In the seafaring industries this process is particularly acute. Vast tranches of the workforce hail from India, the Philippines, and countries in eastern Europe because no effort was made by the unions to ensure equal pay for all rather than desperately trying to maintain higher wages for British crews.
Workers cannot successfully fight on a national basis against companies whose operations are based on a global strategy. They must base their struggles on the programme of socialist internationalism.
The Socialist Equality Party urges workers to form rank-and-file committees operating not just within companies but spanning industries and borders. The trade unions have a decades-long record of betrayal. But this is not the result of a few “bad leaders”. It is due to their nationalist, pro-capitalist orientation.
The speech by Corbyn to the rally was a flight of fancy, portraying the unions, (“if you’re not in a union, join a union now”) as leading some monumental struggle—rather than overseeing another defeat and the hundreds of redundancies they specialise in. The government, he declared, should take up the fight against DP World. But “if they won’t do it, we will do it.” He told his audience to “get there on the picket lines… support the dispute. And above all, when we’ve won this one, there’s a lot of other disputes we’ll win as well.”
Who is he trying to kid? There are no picket lines or “dispute” to support because the unions have called no industrial action or any fight in response to P&O’s attack.
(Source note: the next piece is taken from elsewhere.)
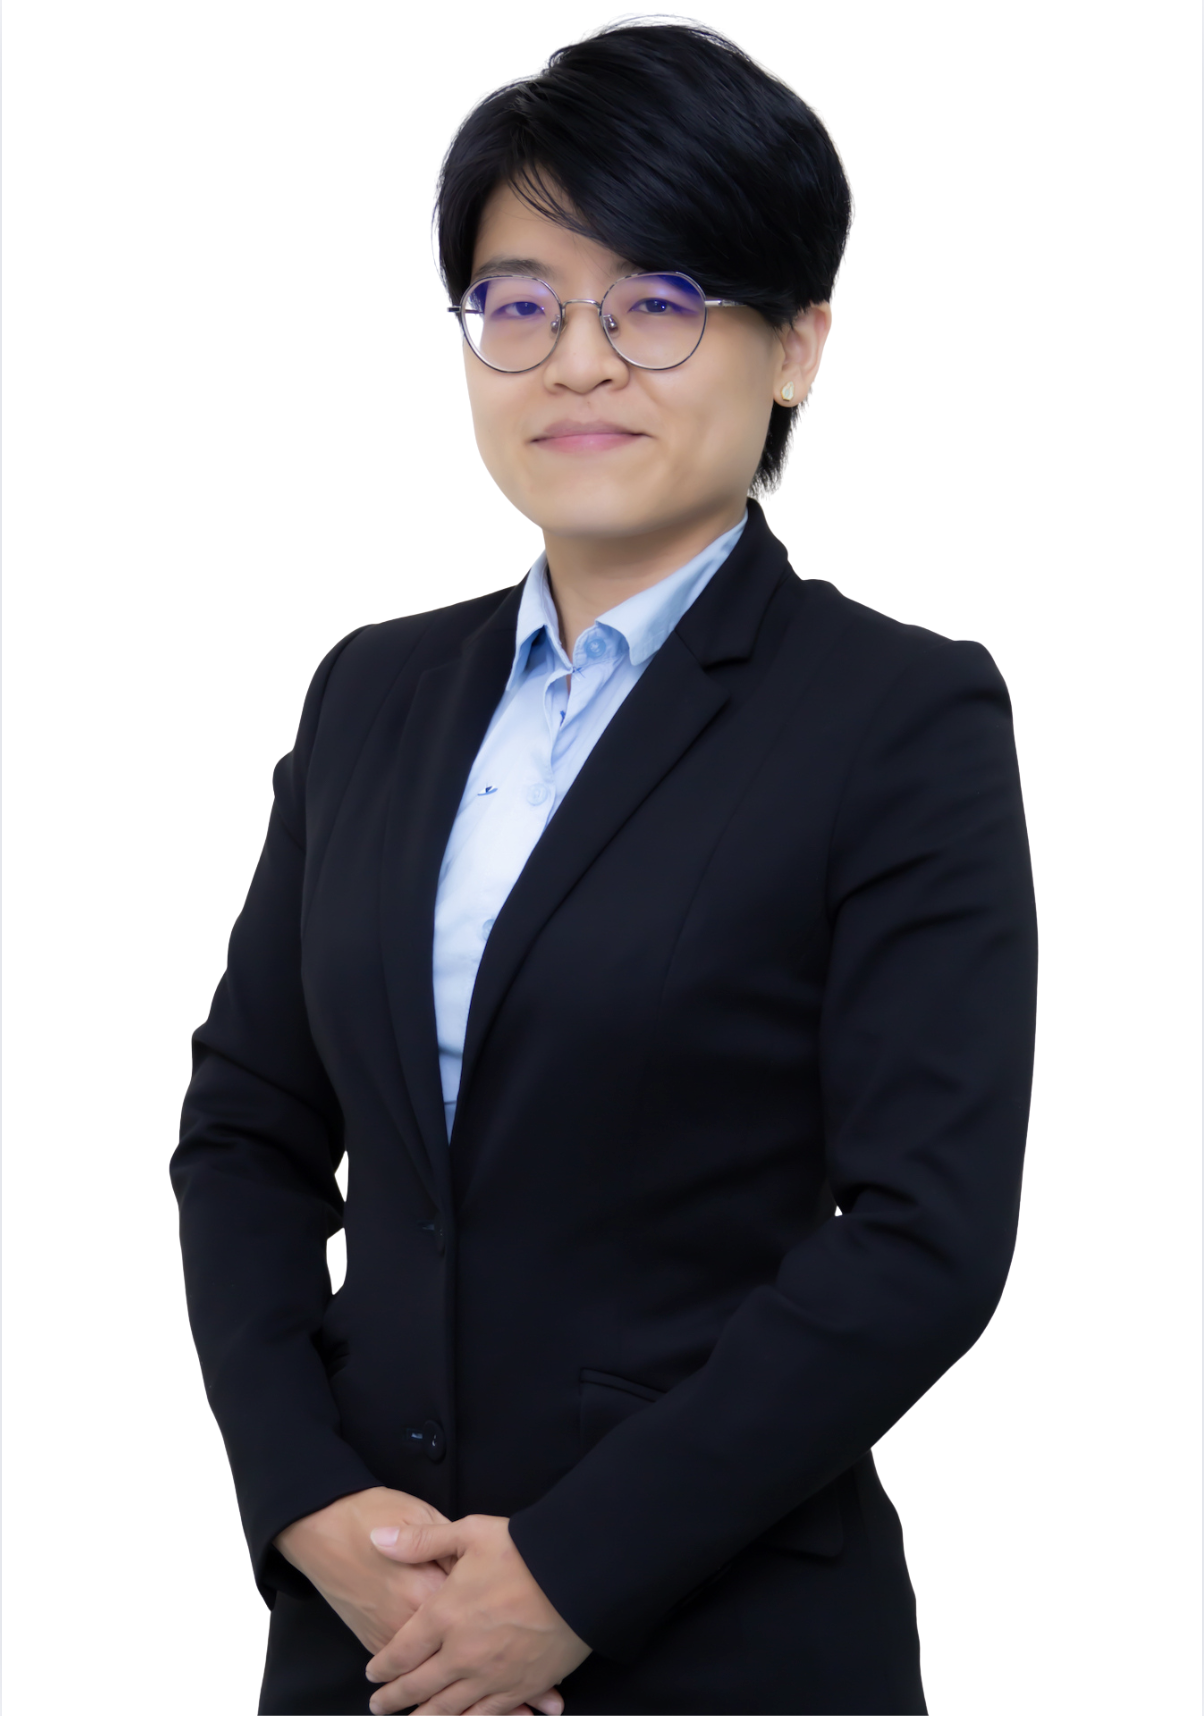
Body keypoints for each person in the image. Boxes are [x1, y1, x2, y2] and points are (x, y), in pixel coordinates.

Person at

Instead, they have instructed seafarers to say nothing to the media about their sacking lest it affect their redundancy package. This only plays into the hands of the company, who said this week that receiving a redundancy package was conditional on workers signing a non-disclosure agreement.
The RMT only confirms that they are already reconciled to yet another crushing defeat for their members. As always, the main concern of the union bureaucracy is to maintain their role as an industrial police force for the corporations. As O’Grady declared Wednesday, “UK law requires companies to consult with workers and unions before making redundancies.”